As a matter of fact, he had never given the fashionable world enough attention to hate it. He knew that Leo Klein derived a very revivifying antagonism from reading about it, and often bought himself an entrance to the opera partly because he loved music, but partly, Ben always thought, because he liked to look up at the boxes and hate the occupants for their jewels and inattention. But Ben watched the spectacle with as much detachment as he would have watched a spring dance among the Indians.
And then suddenly his detachment melted away, for a lovely girl came through the window—lovely with that particular and specific kind of loveliness which Ben thought of when he used the word—his kind. He used to wonder afterward how he had known it at that first glimpse, for, in the dim light of the piazza, he could not see some of her greatest beauties—the whiteness of her skin, white as milk where her close, fine, brown hair began, or the blue of the eyes set at an angle which might have seemed Oriental in eyes less enchanting turquoise in color. But he could see her slenderness and grace. She was dressed in clinging blues and greens and she wore a silver turban. She leaned her hands on the railings—she turned them out along the railings; they were slender and full of character—not soft. Ben looked at the one nearest him. With hardly more than a turn of his head he could have kissed it.
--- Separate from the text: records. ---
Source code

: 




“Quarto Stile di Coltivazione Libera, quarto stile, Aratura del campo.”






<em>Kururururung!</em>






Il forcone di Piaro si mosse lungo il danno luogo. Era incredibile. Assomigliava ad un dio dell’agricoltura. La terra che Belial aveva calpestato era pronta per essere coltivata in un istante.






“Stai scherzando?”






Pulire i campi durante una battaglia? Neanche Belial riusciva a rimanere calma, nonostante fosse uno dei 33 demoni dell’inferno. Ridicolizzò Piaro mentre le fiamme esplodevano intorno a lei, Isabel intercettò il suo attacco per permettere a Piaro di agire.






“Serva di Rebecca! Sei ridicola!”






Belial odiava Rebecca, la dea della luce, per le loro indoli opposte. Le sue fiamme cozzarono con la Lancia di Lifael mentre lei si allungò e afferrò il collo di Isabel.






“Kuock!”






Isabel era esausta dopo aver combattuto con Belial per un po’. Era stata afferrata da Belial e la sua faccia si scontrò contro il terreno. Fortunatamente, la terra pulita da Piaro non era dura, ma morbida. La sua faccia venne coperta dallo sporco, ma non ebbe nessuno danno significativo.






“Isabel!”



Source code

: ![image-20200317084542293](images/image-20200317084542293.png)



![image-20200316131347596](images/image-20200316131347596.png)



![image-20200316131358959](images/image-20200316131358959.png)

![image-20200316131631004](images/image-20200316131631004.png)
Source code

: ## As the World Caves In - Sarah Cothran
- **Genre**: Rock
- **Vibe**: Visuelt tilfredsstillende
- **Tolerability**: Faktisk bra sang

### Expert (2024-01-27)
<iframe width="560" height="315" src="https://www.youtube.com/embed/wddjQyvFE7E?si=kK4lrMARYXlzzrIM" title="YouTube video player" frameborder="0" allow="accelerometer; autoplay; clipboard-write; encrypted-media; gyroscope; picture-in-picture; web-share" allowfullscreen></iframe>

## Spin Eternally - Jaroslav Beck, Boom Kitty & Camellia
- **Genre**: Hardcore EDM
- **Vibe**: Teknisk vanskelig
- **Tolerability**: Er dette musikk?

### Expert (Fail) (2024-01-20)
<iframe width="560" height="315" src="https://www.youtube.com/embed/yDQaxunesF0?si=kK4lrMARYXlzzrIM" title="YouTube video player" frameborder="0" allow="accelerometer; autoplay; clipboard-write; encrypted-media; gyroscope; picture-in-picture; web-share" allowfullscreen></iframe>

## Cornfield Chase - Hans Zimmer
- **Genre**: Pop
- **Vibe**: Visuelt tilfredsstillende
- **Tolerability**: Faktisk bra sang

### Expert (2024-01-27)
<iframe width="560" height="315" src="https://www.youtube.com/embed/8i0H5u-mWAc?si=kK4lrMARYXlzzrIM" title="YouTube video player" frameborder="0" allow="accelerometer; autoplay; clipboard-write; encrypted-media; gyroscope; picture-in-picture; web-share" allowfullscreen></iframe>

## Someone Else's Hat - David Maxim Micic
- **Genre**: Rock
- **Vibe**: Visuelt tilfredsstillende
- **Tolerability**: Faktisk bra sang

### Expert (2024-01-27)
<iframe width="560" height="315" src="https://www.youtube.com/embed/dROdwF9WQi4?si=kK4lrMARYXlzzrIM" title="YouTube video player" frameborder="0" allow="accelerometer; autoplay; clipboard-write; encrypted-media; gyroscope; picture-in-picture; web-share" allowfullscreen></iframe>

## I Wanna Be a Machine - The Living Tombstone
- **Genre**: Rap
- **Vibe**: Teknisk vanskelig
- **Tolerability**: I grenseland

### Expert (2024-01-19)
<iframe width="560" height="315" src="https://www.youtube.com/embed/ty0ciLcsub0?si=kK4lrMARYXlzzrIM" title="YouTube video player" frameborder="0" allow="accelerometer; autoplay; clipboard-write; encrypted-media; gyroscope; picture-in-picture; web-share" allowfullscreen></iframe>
The idea appealed to him strongly; he played with it, just as when he was a child in a college town he had played with the idea of getting up in church and walking about on the backs of the pews. This would be pleasanter, and the subsequent getaway even easier. He glanced at the dark lawn behind him; there appeared to be no obstacle to escape.
Perhaps, under the spell of her attraction for him, and the knowledge that he would never see her again, he might actually have done it, but she broke the trance by speaking to a tall, stolid young man who was with her.
“No, Eddie,” she said, as if answering something he had said some time ago, “I really was at home, at just the time I said, only this new butler does hate you so—”
“You might speak to him about it—you might even get rid of him,” replied the young man, in the tone of one deeply imposed upon.